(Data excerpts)
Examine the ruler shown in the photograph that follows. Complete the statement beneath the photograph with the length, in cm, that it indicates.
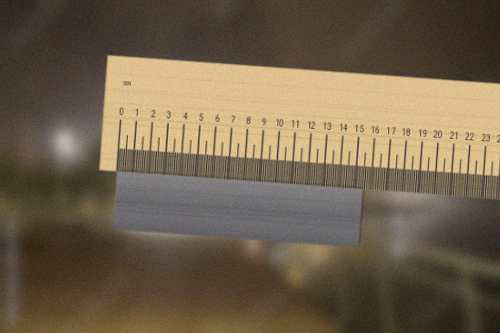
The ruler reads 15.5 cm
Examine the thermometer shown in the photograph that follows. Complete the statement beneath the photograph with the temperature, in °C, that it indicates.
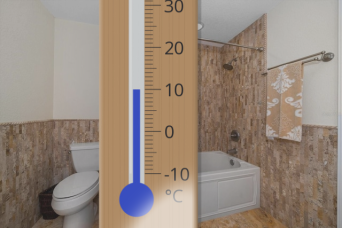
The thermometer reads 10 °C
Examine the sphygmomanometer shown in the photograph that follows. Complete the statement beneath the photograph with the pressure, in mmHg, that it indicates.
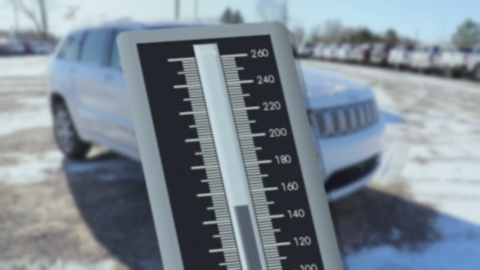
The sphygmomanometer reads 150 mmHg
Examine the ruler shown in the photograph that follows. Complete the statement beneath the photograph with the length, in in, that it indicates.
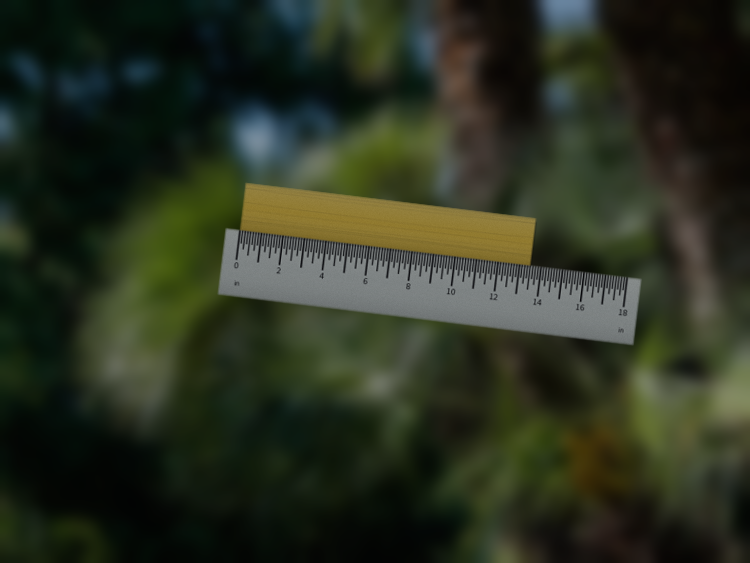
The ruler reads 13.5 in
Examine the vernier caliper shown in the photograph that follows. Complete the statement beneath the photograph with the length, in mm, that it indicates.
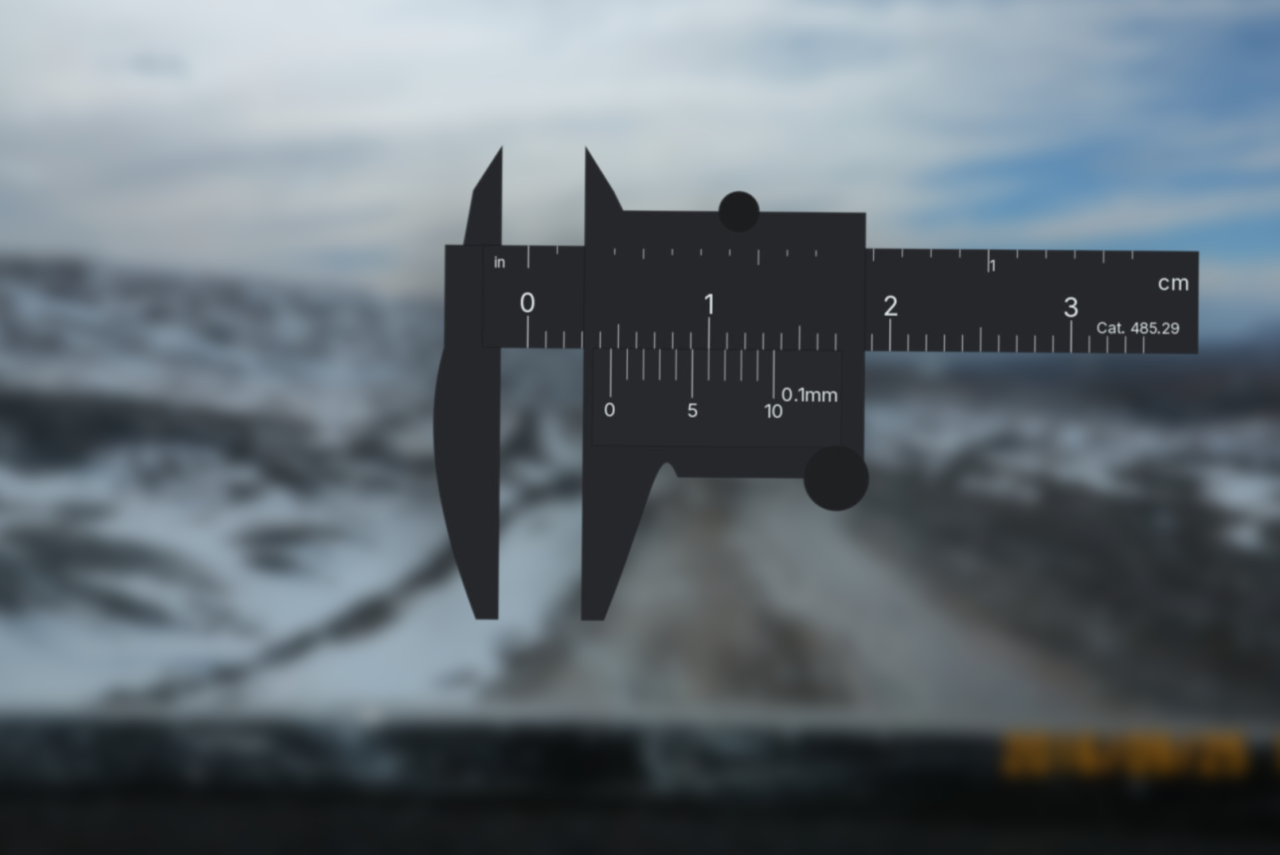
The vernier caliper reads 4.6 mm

§ EXERCISE DESCRIPTION: Copy the rows above word for word, starting at the first row and stopping after the line that contains "The thermometer reads 10 °C". Omit the pictures from your copy.

§ TASK OUTPUT:
Examine the ruler shown in the photograph that follows. Complete the statement beneath the photograph with the length, in cm, that it indicates.
The ruler reads 15.5 cm
Examine the thermometer shown in the photograph that follows. Complete the statement beneath the photograph with the temperature, in °C, that it indicates.
The thermometer reads 10 °C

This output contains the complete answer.